Stay at least 150 metres from other boaters, docks, pilings, moored boats. In smaller bodies of water, which are often more highly populated with boats, swimmers and other obstacles, reduce clearance to about 60 metres.


Collecting downed skiers or wakeboarders should be done by approaching them downwind on the helm side of the craft offering the skipper the best possible sight during the collection. If you approach the skier upwind there is a chance the boat can drift into or over the skier in the water.


Ballast includes the weight of your crew and adding extra ballast in excess of the maximum weight designated by the capacity plate could spell disaster or a boat that handles very poorly.


It is never a good idea to leave the engines running when in close proximity to a downed skier. Turn the engines off when picking up or deploying tubers, skiers and wakeboarders.


Yes, we know that it can be fun to get Uncle Sidney to do a face-plant on the water when you jam the throttle forward but it’s dangerous and every year there are numerous accidents that occur because of this type of behaviour.

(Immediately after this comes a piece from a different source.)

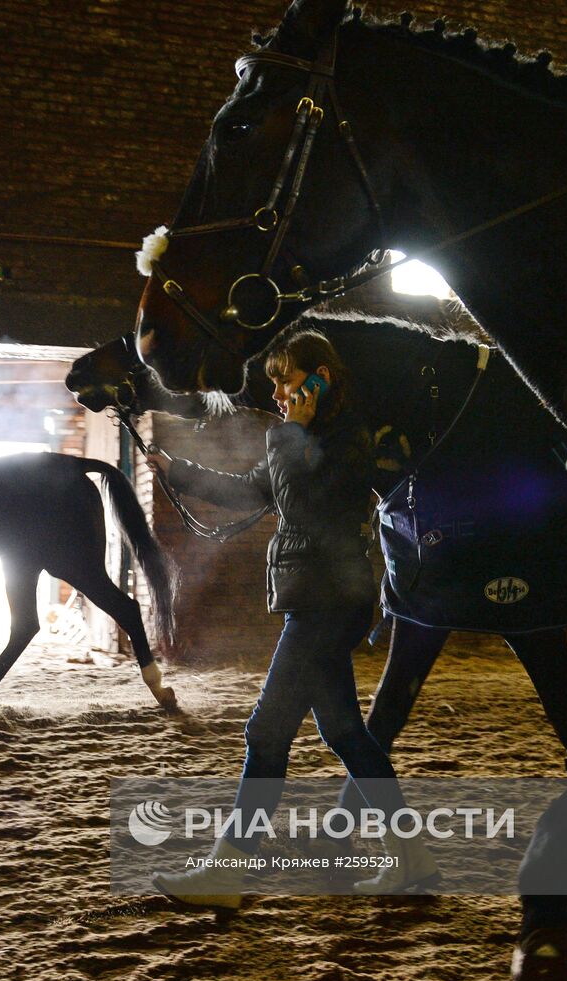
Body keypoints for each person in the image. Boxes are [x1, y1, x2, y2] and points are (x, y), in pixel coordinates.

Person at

• Have an observer on the boat.
• Make sure the observer and skier know the hand signals to communicate properly.
• Skiers, tubers and wakeboarders should wear approved PFDs.
• Boaters should familiarise themselves with the particular hazards found at the body of water they are using.
• Never tow at night.
• Never start the motor when anyone is near the propeller.
• Make sure the skier or tuber is a safe distance from the shoreline.
• Be vigilant for other boats.
• Always respond to the hand signals from the skier.
• Any other boat movements need to be conveyed via the spotter on the boat to the skier to alert him of these changes.